Records drawn from a dataset
[Start of Attachment]
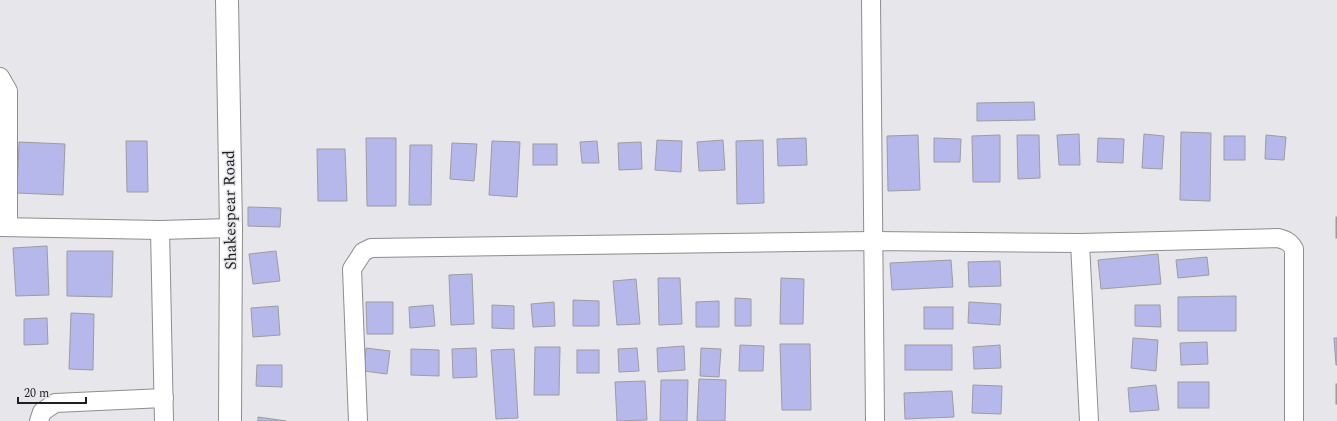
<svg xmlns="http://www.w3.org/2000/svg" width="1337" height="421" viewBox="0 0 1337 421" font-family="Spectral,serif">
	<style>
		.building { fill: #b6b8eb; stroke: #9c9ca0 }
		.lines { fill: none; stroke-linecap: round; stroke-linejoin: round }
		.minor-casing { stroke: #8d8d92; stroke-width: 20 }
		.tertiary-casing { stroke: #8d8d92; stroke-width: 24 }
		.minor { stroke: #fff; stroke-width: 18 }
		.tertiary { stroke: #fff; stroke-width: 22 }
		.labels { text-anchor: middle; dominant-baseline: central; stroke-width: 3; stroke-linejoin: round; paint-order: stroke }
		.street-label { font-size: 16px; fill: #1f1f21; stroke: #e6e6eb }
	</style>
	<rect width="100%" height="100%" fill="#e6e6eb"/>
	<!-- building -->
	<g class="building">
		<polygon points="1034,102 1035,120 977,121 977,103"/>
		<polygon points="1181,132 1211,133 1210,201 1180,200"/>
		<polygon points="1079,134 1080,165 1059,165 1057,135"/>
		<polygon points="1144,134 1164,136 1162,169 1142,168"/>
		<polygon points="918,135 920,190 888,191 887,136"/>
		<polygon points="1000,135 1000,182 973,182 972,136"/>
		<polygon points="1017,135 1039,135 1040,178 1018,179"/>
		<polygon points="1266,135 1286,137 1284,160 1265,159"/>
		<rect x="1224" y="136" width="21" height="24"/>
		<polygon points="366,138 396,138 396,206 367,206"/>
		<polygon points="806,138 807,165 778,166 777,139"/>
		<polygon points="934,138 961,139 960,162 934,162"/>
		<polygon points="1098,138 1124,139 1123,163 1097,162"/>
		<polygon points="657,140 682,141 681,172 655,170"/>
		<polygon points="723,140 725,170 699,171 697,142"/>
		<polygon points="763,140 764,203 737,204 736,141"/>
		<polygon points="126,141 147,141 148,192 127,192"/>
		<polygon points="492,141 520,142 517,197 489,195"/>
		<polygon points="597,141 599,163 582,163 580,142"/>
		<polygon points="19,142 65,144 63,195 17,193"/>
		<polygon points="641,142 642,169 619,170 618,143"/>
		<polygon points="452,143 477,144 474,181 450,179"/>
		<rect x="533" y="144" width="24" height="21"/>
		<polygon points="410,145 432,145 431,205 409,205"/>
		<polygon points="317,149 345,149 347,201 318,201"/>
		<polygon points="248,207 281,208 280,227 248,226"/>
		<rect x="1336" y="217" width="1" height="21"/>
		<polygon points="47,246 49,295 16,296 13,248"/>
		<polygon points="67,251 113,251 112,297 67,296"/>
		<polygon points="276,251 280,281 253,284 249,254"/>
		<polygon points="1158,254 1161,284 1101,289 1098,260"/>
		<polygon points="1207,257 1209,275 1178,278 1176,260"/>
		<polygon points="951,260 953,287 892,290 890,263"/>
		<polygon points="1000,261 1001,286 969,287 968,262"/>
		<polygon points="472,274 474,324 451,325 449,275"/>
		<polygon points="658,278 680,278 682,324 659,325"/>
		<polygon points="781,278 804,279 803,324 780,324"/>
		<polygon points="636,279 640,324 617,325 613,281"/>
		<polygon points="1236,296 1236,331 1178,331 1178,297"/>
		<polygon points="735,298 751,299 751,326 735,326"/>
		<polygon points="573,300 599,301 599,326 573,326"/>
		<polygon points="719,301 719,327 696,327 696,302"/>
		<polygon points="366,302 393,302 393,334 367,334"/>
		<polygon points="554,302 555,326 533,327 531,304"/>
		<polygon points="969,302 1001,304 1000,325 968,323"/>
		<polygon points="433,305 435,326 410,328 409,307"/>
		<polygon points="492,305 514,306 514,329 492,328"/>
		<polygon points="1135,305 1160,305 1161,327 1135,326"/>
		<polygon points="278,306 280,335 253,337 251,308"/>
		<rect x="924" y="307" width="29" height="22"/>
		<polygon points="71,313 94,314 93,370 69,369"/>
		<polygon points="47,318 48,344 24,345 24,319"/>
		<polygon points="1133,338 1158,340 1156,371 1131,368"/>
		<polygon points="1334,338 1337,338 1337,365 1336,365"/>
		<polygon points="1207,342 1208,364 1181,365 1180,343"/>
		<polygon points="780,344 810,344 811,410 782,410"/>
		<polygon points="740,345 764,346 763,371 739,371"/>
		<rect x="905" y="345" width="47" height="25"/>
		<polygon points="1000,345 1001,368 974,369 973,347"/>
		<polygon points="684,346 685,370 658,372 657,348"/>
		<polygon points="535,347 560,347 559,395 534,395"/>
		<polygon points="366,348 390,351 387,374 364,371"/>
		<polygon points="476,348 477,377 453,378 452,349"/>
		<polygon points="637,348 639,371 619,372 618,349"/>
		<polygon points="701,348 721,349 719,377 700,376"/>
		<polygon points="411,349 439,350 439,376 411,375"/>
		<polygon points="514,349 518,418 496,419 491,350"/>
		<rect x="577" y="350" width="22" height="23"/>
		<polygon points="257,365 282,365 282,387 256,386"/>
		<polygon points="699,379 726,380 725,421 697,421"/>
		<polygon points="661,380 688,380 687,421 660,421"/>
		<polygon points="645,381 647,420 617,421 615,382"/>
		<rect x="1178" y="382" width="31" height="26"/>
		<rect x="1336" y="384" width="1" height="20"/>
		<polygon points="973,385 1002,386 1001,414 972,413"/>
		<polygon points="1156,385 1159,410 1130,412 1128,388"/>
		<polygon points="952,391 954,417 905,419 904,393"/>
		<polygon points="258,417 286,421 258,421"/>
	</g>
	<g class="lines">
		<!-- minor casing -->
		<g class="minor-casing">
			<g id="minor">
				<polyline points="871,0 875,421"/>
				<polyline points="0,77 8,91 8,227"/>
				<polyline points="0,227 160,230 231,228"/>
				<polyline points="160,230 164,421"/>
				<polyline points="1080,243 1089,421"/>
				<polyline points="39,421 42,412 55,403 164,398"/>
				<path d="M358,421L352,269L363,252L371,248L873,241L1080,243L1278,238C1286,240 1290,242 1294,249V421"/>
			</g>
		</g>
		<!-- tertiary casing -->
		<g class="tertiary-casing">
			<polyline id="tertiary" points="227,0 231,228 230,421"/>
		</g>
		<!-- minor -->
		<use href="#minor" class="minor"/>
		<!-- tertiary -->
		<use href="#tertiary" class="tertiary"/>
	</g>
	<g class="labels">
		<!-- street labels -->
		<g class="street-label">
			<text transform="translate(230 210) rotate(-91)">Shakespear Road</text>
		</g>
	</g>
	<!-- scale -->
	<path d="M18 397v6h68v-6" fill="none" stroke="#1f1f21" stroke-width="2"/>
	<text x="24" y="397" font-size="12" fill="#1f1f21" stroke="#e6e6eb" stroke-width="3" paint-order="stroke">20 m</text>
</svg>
[End of Attachment]
[Start of Attachment]
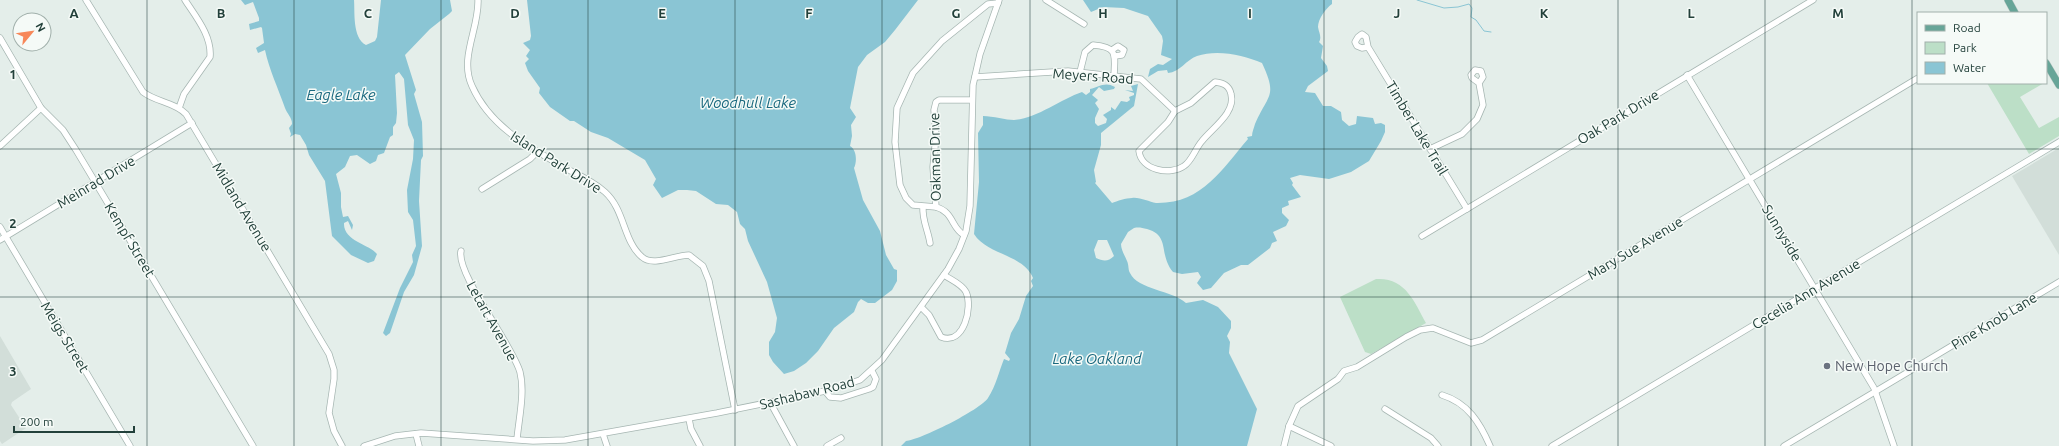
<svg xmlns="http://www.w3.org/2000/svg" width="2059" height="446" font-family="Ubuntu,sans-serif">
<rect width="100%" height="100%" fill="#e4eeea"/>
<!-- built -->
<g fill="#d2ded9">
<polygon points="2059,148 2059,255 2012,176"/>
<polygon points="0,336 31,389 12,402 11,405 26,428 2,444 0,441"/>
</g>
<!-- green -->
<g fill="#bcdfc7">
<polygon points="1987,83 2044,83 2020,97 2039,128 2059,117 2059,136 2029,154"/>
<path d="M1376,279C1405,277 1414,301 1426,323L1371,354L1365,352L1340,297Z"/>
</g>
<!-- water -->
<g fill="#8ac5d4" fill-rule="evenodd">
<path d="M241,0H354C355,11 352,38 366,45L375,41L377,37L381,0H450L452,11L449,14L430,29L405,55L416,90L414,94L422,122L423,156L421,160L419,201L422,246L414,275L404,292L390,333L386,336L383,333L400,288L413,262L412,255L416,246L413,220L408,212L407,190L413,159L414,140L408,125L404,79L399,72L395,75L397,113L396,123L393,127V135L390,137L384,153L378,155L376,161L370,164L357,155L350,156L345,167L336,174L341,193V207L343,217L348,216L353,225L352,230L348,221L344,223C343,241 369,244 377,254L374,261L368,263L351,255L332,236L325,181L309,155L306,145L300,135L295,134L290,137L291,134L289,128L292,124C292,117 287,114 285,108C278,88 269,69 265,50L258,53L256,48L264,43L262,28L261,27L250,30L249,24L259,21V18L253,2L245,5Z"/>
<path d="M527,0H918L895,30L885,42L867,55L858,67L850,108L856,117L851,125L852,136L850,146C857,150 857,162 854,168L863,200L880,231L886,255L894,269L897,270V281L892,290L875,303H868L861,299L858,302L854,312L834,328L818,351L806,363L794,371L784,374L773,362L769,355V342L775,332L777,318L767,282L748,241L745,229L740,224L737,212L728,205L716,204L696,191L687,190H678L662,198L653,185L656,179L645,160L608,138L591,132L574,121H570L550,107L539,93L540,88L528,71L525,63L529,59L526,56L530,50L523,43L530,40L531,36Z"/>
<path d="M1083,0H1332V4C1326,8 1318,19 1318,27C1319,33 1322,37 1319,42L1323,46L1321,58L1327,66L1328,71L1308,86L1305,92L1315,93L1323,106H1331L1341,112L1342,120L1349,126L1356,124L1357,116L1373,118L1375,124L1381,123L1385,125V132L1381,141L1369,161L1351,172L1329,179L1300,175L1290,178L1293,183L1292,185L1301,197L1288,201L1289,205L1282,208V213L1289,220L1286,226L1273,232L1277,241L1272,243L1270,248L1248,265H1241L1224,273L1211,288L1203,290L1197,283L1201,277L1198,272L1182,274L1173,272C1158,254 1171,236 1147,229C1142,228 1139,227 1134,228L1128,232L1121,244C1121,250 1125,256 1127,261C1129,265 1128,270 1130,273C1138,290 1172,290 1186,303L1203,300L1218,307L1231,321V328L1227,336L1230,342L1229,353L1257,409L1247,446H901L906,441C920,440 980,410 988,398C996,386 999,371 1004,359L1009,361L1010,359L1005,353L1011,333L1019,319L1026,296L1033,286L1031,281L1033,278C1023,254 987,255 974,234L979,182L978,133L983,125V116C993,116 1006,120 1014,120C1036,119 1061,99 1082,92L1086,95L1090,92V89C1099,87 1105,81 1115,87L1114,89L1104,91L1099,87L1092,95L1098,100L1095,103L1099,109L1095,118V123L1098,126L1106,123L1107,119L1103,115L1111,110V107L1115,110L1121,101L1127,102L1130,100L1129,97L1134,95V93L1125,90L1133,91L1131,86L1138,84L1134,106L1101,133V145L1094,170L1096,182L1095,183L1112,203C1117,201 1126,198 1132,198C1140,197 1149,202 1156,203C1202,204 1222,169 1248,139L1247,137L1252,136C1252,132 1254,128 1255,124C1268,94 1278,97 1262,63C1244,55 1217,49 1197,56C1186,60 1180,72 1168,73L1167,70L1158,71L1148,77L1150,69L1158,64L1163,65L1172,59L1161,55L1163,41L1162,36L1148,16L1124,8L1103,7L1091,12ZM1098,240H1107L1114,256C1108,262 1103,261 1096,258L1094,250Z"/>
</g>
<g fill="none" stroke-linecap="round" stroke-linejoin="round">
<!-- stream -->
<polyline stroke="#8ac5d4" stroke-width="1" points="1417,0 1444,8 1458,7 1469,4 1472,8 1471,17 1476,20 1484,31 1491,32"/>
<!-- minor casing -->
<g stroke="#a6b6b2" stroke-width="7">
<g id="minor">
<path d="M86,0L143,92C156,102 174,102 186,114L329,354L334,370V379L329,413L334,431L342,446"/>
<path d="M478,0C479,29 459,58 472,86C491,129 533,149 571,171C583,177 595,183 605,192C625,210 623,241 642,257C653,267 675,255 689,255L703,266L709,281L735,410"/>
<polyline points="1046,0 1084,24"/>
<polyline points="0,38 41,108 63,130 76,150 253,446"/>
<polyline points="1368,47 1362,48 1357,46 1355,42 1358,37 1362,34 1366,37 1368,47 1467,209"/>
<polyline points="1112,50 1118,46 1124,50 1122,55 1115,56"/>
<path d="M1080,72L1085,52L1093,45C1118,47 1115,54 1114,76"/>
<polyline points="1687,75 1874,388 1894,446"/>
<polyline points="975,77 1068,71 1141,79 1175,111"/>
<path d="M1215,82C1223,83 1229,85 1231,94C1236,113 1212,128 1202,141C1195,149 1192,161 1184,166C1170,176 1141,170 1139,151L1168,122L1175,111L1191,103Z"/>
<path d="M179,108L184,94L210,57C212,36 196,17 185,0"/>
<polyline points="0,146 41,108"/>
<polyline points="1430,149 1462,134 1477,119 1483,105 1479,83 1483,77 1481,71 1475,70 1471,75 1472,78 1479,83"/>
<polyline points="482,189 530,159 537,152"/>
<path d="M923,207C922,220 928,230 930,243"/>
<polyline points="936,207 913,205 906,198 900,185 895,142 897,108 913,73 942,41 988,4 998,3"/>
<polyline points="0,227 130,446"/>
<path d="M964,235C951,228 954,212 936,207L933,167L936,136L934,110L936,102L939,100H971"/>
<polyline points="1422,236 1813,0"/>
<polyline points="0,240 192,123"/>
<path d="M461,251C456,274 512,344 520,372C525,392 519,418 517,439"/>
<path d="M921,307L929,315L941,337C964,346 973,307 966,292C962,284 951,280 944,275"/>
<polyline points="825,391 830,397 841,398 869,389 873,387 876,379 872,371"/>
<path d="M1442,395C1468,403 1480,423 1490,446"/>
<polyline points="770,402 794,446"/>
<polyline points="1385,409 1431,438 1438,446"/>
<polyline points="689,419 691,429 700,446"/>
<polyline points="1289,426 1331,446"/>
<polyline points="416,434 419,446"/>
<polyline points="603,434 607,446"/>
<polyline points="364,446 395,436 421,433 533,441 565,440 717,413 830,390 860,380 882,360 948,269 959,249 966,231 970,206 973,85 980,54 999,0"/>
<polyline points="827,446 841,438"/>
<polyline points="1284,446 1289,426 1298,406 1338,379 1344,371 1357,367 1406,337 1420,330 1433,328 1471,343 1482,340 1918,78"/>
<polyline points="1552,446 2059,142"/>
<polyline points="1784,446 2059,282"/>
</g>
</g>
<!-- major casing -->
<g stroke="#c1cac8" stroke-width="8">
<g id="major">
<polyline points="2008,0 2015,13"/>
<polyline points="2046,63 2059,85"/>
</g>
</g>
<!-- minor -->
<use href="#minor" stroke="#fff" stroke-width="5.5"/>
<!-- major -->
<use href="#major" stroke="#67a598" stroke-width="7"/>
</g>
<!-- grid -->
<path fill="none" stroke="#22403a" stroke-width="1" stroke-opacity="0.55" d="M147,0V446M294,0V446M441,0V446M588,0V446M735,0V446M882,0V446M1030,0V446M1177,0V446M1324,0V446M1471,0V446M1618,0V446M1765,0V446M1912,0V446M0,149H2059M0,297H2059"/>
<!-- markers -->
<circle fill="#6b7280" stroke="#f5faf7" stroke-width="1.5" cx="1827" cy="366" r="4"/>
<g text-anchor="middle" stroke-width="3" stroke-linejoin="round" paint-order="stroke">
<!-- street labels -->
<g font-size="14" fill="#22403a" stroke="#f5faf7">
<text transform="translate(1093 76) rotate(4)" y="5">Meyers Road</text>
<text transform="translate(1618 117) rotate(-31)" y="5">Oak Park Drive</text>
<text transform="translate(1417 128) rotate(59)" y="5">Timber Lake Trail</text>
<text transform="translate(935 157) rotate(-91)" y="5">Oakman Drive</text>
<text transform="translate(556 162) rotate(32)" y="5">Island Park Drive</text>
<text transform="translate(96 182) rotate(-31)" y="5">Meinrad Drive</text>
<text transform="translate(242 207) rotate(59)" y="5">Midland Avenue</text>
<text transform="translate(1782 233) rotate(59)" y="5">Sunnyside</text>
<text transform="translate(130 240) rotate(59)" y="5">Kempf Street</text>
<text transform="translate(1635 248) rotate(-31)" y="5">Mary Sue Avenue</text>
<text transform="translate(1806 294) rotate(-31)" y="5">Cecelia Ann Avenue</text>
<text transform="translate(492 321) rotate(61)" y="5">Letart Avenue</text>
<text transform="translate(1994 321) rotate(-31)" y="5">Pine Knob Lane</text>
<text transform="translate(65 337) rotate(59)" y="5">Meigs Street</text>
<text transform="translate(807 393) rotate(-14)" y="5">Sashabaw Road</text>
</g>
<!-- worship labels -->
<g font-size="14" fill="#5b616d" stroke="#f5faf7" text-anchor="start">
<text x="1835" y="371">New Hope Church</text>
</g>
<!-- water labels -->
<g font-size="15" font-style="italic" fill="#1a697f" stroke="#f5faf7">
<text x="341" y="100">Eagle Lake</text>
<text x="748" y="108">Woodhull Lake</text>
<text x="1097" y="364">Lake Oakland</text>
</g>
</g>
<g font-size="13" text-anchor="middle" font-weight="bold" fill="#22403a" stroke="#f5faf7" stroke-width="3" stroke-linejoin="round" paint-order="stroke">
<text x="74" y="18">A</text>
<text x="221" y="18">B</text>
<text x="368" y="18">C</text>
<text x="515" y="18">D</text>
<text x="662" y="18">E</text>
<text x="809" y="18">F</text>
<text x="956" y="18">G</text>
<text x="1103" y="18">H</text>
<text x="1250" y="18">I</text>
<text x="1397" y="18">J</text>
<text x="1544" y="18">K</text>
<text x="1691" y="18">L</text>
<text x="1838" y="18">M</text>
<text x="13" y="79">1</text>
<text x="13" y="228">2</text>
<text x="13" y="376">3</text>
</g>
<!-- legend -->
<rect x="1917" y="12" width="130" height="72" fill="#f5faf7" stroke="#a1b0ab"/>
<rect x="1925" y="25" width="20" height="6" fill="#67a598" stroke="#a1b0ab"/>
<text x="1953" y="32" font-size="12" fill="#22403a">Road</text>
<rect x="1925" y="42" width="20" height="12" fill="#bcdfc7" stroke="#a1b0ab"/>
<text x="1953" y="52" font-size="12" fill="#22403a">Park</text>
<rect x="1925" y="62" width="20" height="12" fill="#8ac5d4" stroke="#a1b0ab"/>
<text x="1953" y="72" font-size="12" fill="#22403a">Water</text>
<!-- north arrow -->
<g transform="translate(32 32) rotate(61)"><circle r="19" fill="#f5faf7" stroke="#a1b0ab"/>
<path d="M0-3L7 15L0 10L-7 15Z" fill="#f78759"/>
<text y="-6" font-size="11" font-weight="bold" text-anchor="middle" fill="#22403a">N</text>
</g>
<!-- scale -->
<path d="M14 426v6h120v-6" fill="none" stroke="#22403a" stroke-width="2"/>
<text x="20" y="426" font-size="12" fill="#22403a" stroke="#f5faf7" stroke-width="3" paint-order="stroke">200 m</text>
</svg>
[End of Attachment]
- WHAT TO DO:
Wherever "lines" appears in a line of the entries, copy that line.

- RESULT OF THIS TASK:
		.lines { fill: none; stroke-linecap: round; stroke-linejoin: round }
	<g class="lines">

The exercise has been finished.